Usted no lo sabe, pero depende de ellos. Usted no los
conoce ni se los cruzará en su vida, pero esos hijos de la
gran puta tienen en las manos, en la agenda electrónica, en
la tecla intro del computador, su futuro y el de sus hijos.
Usted no sabe qué cara tienen, pero son ellos quienes lo
van a mandar al paro en nombre de un tres punto siete, o un
índice de probabilidad del cero coma cero cuatro.
Usted no tiene nada que ver con esos fulanos porque es
empleado de una ferretería o cajera de Pryca, y ellos
estudiaron en Harvard e hicieron un máster en Tokio, o al
revés, van por las mañanas a la Bolsa de Madrid o a la de
Wall Street, y dicen en inglés cosas como long-term capital
management, y hablan de fondos de alto riesgo, de acuerdos
multilaterales de inversión y de neoliberalismo económico
salvaje, como quien comenta el partido del domingo.
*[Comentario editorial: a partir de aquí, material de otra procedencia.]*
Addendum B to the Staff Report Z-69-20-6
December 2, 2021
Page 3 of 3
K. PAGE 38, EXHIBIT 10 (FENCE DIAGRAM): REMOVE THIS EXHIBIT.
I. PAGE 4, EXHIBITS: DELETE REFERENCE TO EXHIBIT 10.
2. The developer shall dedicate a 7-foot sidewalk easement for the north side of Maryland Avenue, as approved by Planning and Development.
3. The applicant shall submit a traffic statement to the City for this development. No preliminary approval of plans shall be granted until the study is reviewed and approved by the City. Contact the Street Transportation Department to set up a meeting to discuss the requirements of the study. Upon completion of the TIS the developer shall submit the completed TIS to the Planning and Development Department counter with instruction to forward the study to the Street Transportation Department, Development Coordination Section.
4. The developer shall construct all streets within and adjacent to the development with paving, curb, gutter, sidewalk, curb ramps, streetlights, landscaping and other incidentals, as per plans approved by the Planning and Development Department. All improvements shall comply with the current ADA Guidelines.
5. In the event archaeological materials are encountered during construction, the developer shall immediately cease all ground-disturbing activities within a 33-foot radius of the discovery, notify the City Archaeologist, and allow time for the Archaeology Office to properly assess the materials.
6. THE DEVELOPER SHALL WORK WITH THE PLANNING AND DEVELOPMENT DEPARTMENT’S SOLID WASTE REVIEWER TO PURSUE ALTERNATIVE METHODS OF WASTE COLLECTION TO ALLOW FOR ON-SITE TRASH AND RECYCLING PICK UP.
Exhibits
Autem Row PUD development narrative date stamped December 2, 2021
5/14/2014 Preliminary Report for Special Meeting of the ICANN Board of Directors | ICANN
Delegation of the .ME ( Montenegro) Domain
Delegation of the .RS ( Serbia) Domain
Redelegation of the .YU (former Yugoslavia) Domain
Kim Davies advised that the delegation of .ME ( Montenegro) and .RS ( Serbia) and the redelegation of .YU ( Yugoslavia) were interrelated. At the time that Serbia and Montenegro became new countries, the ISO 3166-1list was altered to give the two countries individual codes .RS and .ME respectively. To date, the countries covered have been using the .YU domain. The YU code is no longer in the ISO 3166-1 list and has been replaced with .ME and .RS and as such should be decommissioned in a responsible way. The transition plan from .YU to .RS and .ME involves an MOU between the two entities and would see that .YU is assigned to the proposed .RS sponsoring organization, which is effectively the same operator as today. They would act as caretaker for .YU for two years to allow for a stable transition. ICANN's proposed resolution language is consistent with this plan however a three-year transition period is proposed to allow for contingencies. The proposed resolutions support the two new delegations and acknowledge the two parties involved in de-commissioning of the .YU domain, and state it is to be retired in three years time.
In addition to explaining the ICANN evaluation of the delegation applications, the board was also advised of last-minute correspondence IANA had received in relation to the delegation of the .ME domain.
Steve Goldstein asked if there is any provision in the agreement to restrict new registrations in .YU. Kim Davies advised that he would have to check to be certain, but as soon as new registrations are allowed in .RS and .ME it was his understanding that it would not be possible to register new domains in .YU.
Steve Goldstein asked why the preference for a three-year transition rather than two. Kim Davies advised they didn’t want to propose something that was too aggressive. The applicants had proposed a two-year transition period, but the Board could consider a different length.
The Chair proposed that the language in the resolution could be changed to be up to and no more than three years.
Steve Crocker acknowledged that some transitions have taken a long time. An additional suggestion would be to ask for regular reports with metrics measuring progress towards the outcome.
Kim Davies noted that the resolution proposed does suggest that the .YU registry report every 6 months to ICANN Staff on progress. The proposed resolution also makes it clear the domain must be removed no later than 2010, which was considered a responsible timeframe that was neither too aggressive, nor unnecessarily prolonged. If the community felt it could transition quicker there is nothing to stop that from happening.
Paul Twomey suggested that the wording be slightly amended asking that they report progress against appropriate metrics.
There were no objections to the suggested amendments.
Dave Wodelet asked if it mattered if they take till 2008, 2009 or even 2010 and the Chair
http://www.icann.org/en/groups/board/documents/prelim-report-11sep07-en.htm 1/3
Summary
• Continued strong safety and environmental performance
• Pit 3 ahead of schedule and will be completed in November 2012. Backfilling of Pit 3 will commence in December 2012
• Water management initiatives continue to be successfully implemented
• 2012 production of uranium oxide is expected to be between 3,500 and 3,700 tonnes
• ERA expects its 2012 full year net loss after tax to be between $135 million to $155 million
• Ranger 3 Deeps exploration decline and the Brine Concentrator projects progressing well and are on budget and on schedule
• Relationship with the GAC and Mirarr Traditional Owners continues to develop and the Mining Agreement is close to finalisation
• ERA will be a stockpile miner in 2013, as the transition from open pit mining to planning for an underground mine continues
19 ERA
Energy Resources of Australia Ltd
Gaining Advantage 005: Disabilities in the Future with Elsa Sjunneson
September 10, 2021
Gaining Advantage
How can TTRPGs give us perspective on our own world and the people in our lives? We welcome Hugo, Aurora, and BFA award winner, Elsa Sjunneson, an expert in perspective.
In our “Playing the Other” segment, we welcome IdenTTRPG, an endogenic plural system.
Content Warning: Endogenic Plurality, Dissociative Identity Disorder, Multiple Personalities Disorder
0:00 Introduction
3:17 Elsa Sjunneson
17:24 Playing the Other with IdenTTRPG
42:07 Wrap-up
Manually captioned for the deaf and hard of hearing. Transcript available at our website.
Usted no los conoce ni en pintura, pero esos conductores
suicidas que circulan a doscientos por hora en un furgón
cargado de dinero van a atropellarlo el día menos pensado,
y ni siquiera le quedará el consuelo de ir en la silla de
ruedas con una recortada a volarles los huevos, porque no
tienen rostro público, pese a ser reputados analistas,
tiburones de las finanzas, prestigiosos expertos en el
dinero de otros. Tan expertos que siempre terminan por
hacerlo suyo. Porque siempre ganan ellos, cuando ganan; y
nunca pierden ellos, cuando pierden.
No crean riqueza, sino que especulan. Lanzan al mundo
combinaciones fastuosas de economía financiera que nada
tienen que ver con la economía productiva. Alzan castillos
de naipes y los garantizan con espejismos y con humo, y los
poderosos de la Tierra pierden el culo por darles coba y
subirse al carro.
Esto no puede fallar, dicen. Aquí nadie va a perder. El
riesgo es mínimo. Los avalan premios Nóbel de Economía,
periodistas financieros de prestigio, grupos internacionales
con siglas de reconocida solvencia.
Y entonces el presidente del banco transeuropeo tal, y el
presidente de la unión de bancos helvéticos, y el
capitoste del banco latinoamericano, y el consorcio
euroasiático, y la madre que los parió a todos, se
embarcan con alegría en la aventura, meten viruta por un
tubo, y luego se sientan a esperar ese pelotazo que los va a
forrar aún más a todos ellos y a sus representados.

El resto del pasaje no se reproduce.